» **RAW DATA**:
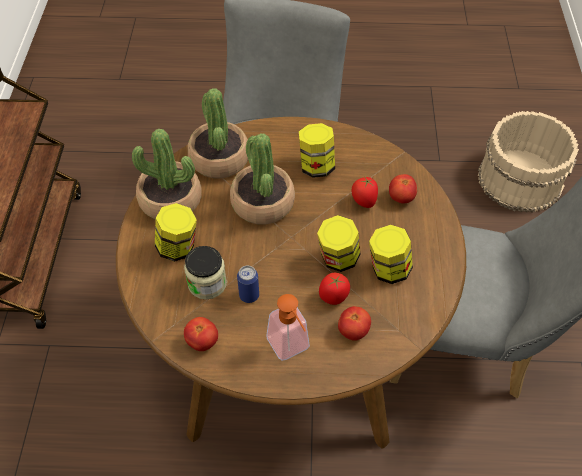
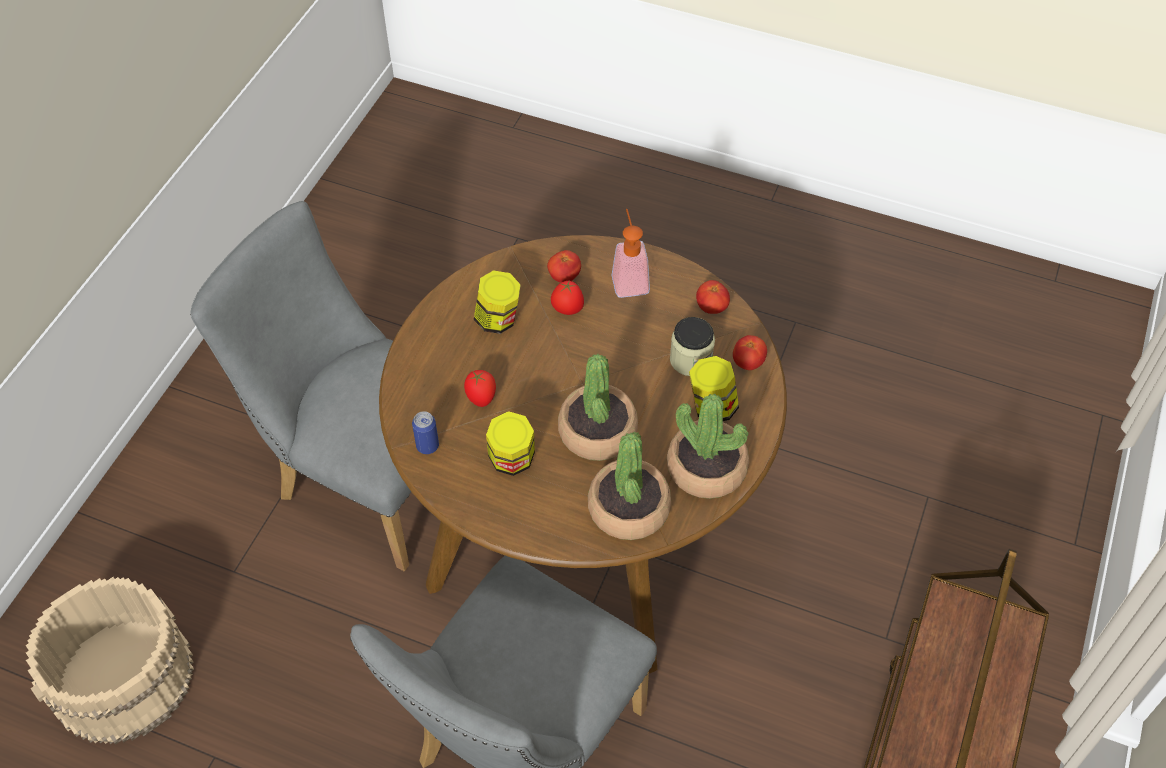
camera: 160 degrees left, 0 degrees up
can [237,266,259,303] -> can moved to [412,411,439,454]
jar [317,215,360,272] -> none
tomato [389,174,417,203] -> tomato moved to [733,335,767,370]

» **REQUIRED WORK**: Exactly as written, copy out the listing, but without any pictures.

» **RESPONSE**:
camera: 160 degrees left, 0 degrees up
can [237,266,259,303] -> can moved to [412,411,439,454]
jar [317,215,360,272] -> none
tomato [389,174,417,203] -> tomato moved to [733,335,767,370]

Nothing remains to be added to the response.